Research says that our brains are hardwired for pleasure and sugar works like many addictive drugs. So, are we sugar fiends?

Here’s something to think about the next time you’re craving something sweet: it could be more than just a sweet tooth. It could be an addictive itch begging to be scratched.

Brain scans have confirmed that intermittent sugar consumption affects the brain in ways similar to certain drugs.

A highly cited study in the journal Neuroscience & Biobehavioral Reviews found that sugar—as pervasive as it is—meets the criteria for a substance of abuse and may be addictive to those who binge on it. It does this by affecting the chemistry of the limbic system, the part of the brain that’s associated with emotional control.

The study found that “intermittent access to sugar can lead to behavioral and neurochemical changes that resemble the effects of a substance of abuse.”

It’s these findings that spurred Paul van der Velpen, head of Amsterdam’s health services, to warn people that sugar is a drug, “just like alcohol and tobacco.” He wrote a column on the city’s public health website Tuesday calling for stronger government action regarding sugar. Actions he proposed included regulating the amount allowed in foods and also banning soft drinks in schools

“This may seem exaggerated and far-fetched, but sugar is the most dangerous drug of this time and can still be easily acquired everywhere,” he wrote.

Dr. David Sack, CEO of Elements Behavioral Health, which operates Promises Treatment Centers, echoed these comments. Sack said that the prevalence and promotion of sugary foods and beverages, coupled with how it affects our brains, make addiction an issue.

“The truth is that not every one exposed to high-sugar foods is going to become addicted and seek it out regularly. The same is true with drugs like cocaine or alcohol,” he told Healthline. “The difference is that we don’t sell alcohol to anyone under the age of 21, but you can buy high-sugar content foods at any age.”

U.S. health officials have been less hyperbolic in their messaging than van der Velpen, but many feel equally concerned.

Earlier this year, the American Heart Association cited research that shows sugary soft drinks are responsible for 180,000 deaths worldwide each year. They recommend that adults consume no more than 450 calories per week from sugar-sweetened beverages. This translates to just under two 20-ounce bottles of Coca-Cola.

The latest numbers from the U.S. Centers for Disease Control (CDC) show the average American gets about 13 percent of his or her daily caloric intake from added sugars. Men, on average, get an additional 335 calories per day from added sugars, while women get about 239 extra calories per day.

While sodas are the easy culprit to blame, there are many other places where sugar sneaks into a person’s diet, often without his or her knowledge.

The CDC’s research shows that people consume excess sugars not only in beverages but also in foods they eat at home.

Relying on packaged or processed foods is a quick way to stack up the sugar cubes, even if they have healthy sounding names. Sugar is a common ingredient in many foods people assume are healthy.

For example, a jar of Newman’s Own Tomato & Basil spaghetti sauce contains 9 grams of sugar, or about four sugar cubes. Eight ounces of V8 Fusion Vegetable & Fruit Juice contains more than 11 cubes of sugar. Yoplait Original 99% Fat Free yogurt contains between 11 and 13 sugar cubes, depending on the flavor.

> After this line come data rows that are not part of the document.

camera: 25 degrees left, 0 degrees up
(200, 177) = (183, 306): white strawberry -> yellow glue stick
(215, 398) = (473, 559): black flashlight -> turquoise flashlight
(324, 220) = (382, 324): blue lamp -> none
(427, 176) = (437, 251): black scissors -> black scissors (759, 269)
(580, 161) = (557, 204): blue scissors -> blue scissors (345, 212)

The messages telling us to crave sugar begin at an early age, Sack says. Children’s TV programming is often wrapped in advertising featuring brightly colored cartoon characters selling processed foods with high sugar content.

“Food scientists have learned to manufacture food to make it more rewarding,” he said. “Then they use the media, such as advertising, so they’re dangling it in front of us.”

Sack says that not enough parents are educating their children about healthy nutrition, and that the parents may be reinforcing bad eating habits. This is made worse when working parents are short on time to focus on meal planning.

“The biggest problem we’ve seen is that parents who are overweight or obese themselves feed these foods to their kids and don’t see it as abnormal,” he said. “Right now, parents aren’t told what’s appropriate nutrition for children. Unless we educate parents on what’s appropriate height and weight, and what’s proper nutrition, it’s very hard for kids to have a proper respect for food.”

Parents shouldn’t stock their pantry shelves with sugary foods, should read nutrition labels on packaged foods, and should educate their children about healthy food choices, Sack said.

“We have to recognize this is a very deep problem,” he said.